Reproduce exactly the run of lines that begins with the one containing "RIVACASE,NBC" and ends with the last line of the records, omitting pictures.

Records from a collection
--------------------

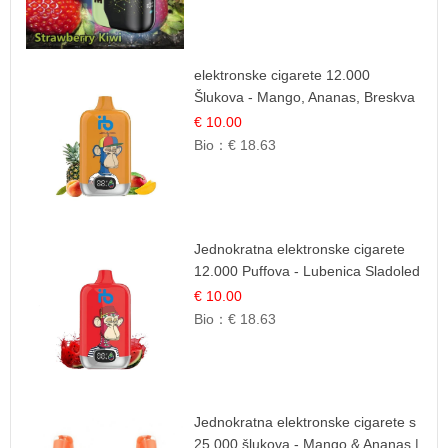
elektronske cigarete 12.000
Šlukova - Mango, Ananas, Breskva
| Tropska Voćna Mješavina
€ 10.00
Bio：
€ 18.63
Jednokratna elektronske cigarete
12.000 Puffova - Lubenica Sladoled
| Ljetna Desertna Aroma
€ 10.00
Bio：
€ 18.63
Jednokratna elektronske cigarete s
25.000 šlukova - Mango & Ananas |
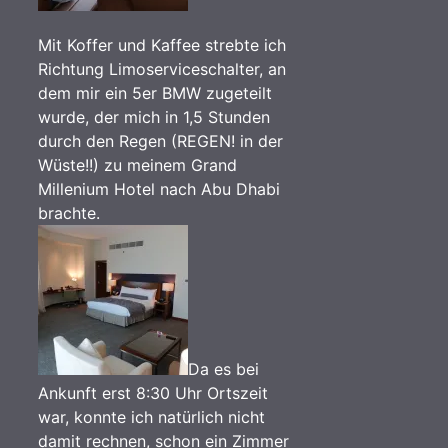
Mit Koffer und Kaffee strebte ich
Richtung Limoserviceschalter, an
dem mir ein 5er BMW zugeteilt
wurde, der mich in 1,5 Stunden
durch den Regen (REGEN! in der
Wüste!!) zu meinem Grand
Millenium Hotel nach Abu Dhabi
brachte.
Da es bei
Ankunft erst 8:30 Uhr Ortszeit
war, konnte ich natürlich nicht
damit rechnen, schon ein Zimmer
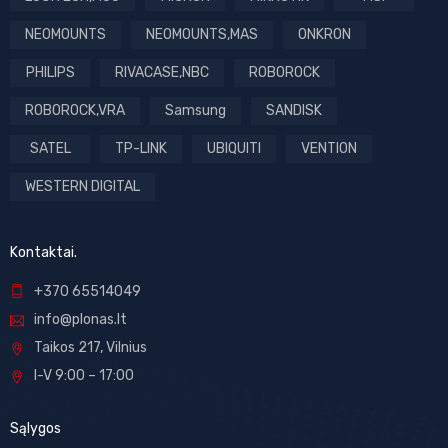
NEOMOUNTS
NEOMOUNTS,MAS
ONKRON
PHILIPS
RIVACASE,NBC
ROBOROCK
ROBOROCK,VRA
Samsung
SANDISK
SATEL
TP-LINK
UBIQUITI
VENTION
WESTERN DIGITAL
Kontaktai.
+370 65514049
info@plonas.lt
Taikos 217, Vilnius
I-V 9:00 – 17:00
Sąlygos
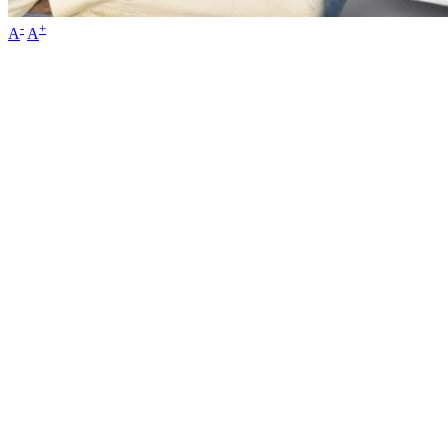
-
+
A
A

--------------------

__Solution below__.
RIVACASE,NBC
ROBOROCK
ROBOROCK,VRA
Samsung
SANDISK
SATEL
TP-LINK
UBIQUITI
VENTION
WESTERN DIGITAL
Kontaktai.
+370 65514049
info@plonas.lt
Taikos 217, Vilnius
I-V 9:00 – 17:00
Sąlygos
-
+
A
A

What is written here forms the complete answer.